Harriet has a surgery rotation waiting for her back home and a fiance she hasn't told anyone she's no longer engaged to. Wyn has the opposite problem: everyone still thinks he's the one holding this relationship together. Neither of them wants to be the one who ruins the last week at the Maine cottage their whole friend group has shared every summer for a decade, so they do the only thing that seems survivable: they keep pretending. Henry builds the whole book on that premise and never lets it go slack, because every scene runs on the same tension of two people performing a marriage that no longer exists for an audience that would be devastated to learn the truth.
What makes it work is that the performance isn't played for easy laughs. Henry cuts between the present, all forced smiles and stolen glances across a crowded kitchen, and flashbacks to how Harriet and Wyn actually fell apart, and the flashbacks carry real weight. This isn't a couple who stopped loving each other. It's two people who got so good at being what everyone else needed them to be that they forgot how to tell each other the truth, and watching that unravel in real time, even in memory, is more affecting than the fake-dating premise alone would suggest.

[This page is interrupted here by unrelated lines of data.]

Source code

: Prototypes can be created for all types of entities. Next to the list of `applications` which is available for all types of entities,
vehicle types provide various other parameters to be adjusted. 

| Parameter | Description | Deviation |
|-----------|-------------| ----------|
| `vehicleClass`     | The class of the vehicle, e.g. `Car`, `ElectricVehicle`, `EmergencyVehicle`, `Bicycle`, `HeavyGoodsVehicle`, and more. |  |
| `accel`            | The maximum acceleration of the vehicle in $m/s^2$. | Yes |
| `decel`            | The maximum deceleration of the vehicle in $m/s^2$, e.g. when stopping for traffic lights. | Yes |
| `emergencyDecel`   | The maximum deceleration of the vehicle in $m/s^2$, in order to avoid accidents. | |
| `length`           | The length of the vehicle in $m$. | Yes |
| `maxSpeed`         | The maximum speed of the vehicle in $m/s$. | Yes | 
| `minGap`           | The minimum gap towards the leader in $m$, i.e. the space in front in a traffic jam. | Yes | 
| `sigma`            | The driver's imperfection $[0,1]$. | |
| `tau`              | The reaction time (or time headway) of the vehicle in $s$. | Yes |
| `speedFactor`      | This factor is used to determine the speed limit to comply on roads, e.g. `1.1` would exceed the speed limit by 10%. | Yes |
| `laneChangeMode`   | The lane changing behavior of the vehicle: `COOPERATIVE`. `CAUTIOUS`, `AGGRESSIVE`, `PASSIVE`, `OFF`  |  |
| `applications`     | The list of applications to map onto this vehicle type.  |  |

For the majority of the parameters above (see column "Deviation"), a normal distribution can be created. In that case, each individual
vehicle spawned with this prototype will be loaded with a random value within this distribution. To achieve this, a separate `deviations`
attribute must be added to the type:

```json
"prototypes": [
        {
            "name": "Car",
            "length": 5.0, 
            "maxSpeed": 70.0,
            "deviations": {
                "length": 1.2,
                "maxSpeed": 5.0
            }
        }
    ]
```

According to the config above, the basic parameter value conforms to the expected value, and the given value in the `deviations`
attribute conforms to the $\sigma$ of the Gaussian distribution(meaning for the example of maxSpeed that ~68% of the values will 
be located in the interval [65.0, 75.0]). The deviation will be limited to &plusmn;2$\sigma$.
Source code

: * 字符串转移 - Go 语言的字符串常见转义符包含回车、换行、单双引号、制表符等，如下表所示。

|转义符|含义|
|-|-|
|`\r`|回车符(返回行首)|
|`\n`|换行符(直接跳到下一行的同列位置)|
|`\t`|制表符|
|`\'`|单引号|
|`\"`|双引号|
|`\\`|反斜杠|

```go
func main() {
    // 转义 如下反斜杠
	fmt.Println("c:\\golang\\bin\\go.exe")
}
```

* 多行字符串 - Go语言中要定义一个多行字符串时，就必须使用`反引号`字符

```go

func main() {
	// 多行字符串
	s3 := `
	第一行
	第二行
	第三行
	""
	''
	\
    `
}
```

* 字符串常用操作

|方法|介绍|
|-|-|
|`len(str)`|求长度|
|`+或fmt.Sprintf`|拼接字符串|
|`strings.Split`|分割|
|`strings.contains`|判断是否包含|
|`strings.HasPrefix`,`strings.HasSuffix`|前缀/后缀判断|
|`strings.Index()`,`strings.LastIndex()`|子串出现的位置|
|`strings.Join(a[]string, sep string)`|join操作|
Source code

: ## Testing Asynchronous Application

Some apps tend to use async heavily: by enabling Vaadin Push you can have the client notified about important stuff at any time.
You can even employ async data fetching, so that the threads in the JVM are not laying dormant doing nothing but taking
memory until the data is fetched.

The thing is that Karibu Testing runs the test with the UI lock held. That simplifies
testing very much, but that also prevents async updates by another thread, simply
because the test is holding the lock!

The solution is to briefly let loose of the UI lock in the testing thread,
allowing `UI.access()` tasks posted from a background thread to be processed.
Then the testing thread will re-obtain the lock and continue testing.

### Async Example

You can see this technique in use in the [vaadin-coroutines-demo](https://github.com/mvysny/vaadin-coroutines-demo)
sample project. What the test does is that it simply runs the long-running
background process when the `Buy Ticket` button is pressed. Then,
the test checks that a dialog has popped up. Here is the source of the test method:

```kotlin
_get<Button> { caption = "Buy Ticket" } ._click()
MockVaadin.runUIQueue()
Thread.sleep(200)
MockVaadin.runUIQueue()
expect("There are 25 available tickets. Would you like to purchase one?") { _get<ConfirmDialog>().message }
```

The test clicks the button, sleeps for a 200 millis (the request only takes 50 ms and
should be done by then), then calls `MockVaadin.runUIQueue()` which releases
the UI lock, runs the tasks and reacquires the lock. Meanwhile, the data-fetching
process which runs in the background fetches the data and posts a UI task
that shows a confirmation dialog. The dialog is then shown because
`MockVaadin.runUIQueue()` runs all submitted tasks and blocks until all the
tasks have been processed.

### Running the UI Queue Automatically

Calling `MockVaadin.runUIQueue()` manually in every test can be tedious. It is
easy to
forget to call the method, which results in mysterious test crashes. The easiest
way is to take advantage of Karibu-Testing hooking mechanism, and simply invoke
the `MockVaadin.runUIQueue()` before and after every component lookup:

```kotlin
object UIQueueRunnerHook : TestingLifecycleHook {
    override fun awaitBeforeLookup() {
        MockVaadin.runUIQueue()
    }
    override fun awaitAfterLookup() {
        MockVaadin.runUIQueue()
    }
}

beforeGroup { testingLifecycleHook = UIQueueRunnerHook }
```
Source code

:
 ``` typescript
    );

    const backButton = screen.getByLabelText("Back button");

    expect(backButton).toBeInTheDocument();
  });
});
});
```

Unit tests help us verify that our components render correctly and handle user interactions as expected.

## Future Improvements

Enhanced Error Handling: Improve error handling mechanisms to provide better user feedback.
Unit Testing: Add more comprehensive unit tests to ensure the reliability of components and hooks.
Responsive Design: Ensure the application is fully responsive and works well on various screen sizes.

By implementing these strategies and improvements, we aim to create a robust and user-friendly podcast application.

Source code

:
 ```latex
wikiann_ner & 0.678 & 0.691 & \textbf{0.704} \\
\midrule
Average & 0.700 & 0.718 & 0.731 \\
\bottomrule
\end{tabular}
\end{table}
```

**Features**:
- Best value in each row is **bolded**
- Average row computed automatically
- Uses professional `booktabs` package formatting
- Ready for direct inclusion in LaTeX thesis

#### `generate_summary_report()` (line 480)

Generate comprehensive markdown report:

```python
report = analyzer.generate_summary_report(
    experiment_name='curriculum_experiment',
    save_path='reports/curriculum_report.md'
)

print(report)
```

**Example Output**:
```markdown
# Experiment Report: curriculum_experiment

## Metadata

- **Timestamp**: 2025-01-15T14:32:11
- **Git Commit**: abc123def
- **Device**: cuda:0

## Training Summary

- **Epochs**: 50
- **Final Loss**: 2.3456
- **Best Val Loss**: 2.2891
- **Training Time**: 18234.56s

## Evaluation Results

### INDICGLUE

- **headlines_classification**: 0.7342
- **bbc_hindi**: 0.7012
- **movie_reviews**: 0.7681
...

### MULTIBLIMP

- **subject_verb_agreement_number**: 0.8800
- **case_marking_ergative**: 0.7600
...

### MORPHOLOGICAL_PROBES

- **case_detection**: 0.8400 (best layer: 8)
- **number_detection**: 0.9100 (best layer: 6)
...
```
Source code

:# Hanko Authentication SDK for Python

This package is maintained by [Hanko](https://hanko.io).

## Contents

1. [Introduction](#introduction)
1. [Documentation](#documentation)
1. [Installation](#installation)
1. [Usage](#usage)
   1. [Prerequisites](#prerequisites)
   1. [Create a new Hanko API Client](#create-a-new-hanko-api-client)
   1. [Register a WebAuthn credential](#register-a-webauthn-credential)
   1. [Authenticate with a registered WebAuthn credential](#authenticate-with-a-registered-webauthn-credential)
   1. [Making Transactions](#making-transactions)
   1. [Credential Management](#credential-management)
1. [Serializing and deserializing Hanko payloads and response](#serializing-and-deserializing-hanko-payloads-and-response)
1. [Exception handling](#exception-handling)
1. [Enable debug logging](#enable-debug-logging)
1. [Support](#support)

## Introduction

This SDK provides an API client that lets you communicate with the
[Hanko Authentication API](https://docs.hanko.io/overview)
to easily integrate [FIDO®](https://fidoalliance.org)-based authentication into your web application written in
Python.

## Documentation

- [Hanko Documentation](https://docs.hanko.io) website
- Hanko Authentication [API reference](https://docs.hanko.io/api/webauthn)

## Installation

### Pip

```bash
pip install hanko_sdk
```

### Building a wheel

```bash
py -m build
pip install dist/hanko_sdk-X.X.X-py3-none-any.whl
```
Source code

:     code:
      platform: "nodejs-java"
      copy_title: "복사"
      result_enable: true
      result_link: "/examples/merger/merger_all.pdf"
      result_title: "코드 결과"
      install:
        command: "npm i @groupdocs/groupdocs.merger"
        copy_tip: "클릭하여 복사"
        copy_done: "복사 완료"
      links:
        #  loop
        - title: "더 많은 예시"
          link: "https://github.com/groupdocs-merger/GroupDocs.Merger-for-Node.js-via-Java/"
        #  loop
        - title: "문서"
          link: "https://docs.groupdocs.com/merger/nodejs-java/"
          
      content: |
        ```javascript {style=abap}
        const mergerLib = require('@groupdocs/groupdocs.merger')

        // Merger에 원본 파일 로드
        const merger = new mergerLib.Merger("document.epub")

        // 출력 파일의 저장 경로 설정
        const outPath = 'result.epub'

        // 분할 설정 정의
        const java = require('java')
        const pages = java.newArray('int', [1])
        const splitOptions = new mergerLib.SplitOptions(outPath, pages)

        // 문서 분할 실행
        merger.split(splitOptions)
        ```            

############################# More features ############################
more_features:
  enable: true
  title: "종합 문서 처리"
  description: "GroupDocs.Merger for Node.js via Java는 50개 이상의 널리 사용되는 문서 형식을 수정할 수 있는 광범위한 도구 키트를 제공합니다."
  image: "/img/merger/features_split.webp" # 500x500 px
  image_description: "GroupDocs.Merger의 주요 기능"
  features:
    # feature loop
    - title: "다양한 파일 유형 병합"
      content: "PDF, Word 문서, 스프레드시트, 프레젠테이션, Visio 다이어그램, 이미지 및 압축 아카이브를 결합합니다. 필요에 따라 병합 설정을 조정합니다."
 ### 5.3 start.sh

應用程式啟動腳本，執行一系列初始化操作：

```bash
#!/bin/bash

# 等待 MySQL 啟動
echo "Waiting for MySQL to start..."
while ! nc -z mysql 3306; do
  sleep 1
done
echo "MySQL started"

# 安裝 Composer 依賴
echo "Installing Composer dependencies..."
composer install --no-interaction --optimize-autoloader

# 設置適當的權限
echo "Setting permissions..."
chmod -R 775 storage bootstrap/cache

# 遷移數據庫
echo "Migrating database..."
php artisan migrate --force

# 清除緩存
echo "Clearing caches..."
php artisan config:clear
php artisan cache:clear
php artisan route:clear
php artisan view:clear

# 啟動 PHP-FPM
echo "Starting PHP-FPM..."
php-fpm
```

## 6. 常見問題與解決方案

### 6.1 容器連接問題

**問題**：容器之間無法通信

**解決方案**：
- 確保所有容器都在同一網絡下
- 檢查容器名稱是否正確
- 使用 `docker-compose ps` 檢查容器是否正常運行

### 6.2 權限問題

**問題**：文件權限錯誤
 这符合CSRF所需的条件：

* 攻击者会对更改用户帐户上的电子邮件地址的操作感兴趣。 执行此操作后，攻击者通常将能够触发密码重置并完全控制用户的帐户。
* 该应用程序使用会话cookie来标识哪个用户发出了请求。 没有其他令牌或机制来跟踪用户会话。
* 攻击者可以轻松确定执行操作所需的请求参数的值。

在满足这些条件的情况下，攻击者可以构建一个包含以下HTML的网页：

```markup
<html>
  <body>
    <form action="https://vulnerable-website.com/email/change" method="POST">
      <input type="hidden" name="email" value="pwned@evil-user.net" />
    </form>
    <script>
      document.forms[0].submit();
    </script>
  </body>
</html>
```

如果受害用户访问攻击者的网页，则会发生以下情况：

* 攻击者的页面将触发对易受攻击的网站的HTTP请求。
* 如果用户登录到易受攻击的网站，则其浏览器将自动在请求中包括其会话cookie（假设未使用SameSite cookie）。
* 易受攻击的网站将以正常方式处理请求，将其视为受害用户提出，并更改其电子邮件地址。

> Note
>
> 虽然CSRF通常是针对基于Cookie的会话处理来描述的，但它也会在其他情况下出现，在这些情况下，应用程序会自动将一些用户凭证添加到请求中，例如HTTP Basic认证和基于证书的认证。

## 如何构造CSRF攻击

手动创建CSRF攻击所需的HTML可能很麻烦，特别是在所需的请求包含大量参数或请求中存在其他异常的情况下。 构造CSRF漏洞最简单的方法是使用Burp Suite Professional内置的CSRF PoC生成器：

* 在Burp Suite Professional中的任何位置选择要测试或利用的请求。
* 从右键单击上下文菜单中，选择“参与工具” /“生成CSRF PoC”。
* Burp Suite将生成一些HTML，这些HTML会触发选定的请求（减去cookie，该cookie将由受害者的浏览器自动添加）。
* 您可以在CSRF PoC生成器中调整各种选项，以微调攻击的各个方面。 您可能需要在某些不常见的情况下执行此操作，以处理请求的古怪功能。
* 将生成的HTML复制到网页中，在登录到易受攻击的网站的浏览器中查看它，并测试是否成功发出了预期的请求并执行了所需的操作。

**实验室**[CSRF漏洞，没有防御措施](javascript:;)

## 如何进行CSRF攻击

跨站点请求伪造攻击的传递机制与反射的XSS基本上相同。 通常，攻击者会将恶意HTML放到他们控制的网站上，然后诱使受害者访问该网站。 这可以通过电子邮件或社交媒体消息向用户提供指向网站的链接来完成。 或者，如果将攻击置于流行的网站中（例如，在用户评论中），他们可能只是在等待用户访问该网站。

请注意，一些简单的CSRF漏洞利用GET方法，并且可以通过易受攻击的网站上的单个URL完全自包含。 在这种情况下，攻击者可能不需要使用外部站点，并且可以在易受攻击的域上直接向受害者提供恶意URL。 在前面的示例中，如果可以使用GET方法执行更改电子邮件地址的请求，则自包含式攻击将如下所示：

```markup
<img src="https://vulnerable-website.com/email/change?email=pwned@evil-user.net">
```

The friend group itself deserves credit too. Henry gives each of them enough specificity that the cottage feels lived-in rather than like a generic ensemble backdrop, and the stakes of the lie land harder because you believe these people have actually built something worth protecting over ten summers. The comedy is there, plenty of it, in the small indignities of maintaining a charade under one roof, but it never undercuts how much Harriet and Wyn are hurting underneath it.
Why you should read
- Readers who like fake-dating tropes with genuine emotional stakes
- Fans of ensemble friend-group settings
- Anyone who wants humor threaded through real heartbreak
- Readers who prefer flashback structure over linear reveals
What to expect
- Alternating present-day and flashback chapters
- A large, distinct friend-group cast
- Comedy grounded in real emotional stakes
- A slower unwinding of the central miscommunication
Where the book asks a little patience is in how long it takes Harriet and Wyn to actually say the things they should have said months earlier; the miscommunication that split them up in the first place gets stretched a bit thin by the time it finally resolves. But Henry writes toward that resolution with real tenderness rather than melodrama, and the ending feels less like a twist than like two exhausted people finally putting down something they'd been carrying alone.